- SOURCE PASSAGE -
((

Barrie Saunders: TV layoffs not a threat to democracy


A few weeks ago I joined some contemporaries by abandoning the near sixty year habit of watching nightly TV news. I dropped it because I felt it did not give me real information that I had not acquired from other media sources, including some I pay for – The Economist, the NZ Herald, The Atlantic and The Platform. Free media sources I look at online include Stuff, RNZ, Bassett Brash and Hide, PointOfOrder, Newsroom and the BBC’s Radio Four.

Neither TV news service I watched added any value except for floods and other disasters. Political coverage became increasingly partisan and I have zero confidence in their journalists ability to present complex issues in a balanced way. TV has great advantages over other media and massive disadvantages, which many do not recognise. It cannot do nuance. Everything gets presented as black and white and public policy issues are rarely like that. Democracy long predates TV news.

Democracy does indeed need an informed electorate but I do not see that coming from TV news. If both channels news services were shut I am not sure democracy would be any the poorer as those who actually want such news will find it elsewhere. If the Herald, the ODT or the Westport News were shut fewer people would be informed at a local level and also at a national level in the case of the Herald and ODT. Not so sure about the partisan Post in Wellington, where I live but don’t subscribe to, unlike the NZ Herald.

))

- DATA EXTRACT -
((

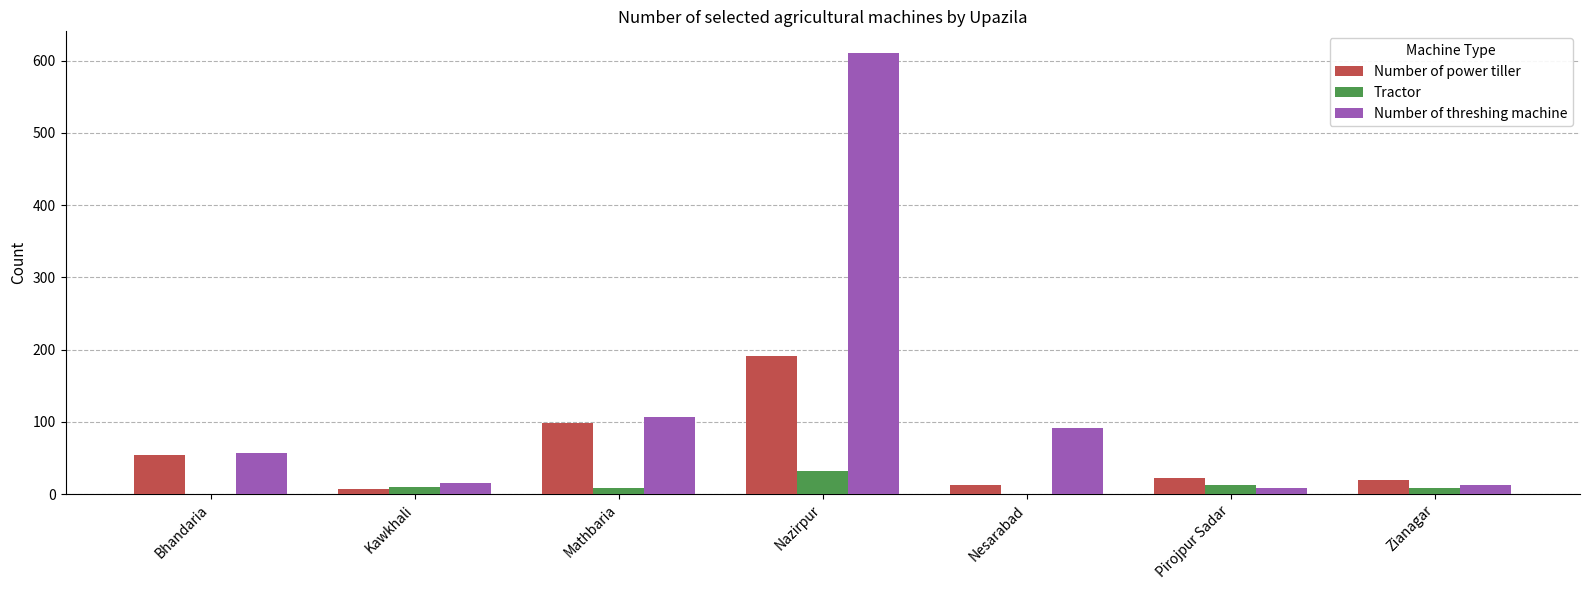

True or false: Number of power tiller has a value of 19 at Zianagar.

True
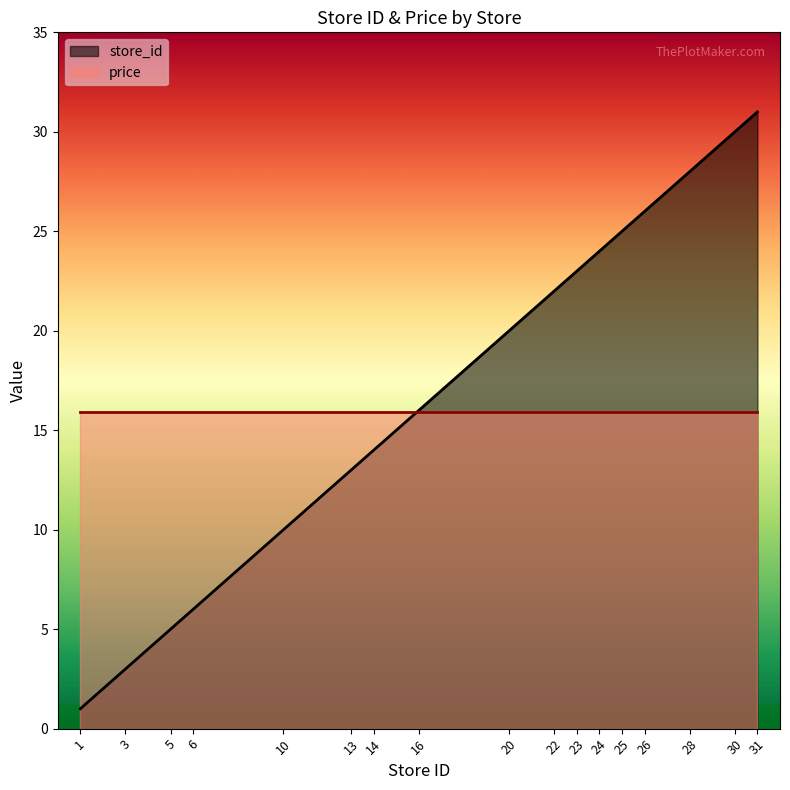

What is the sum of all values?

297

))

- JOB 1 -
In the opinion piece on TV layoffs, which media sources does the writer say they pay for?
- JOB 2 -
According to the opinion piece on TV layoffs, why might democracy be no poorer if both channels' news services were shut?

- RESPONSE BOX 1 -
The Economist, the NZ Herald, The Atlantic and The Platform.

- RESPONSE BOX 2 -
The writer does not see an informed electorate coming from TV news. People who actually want such news would find it elsewhere.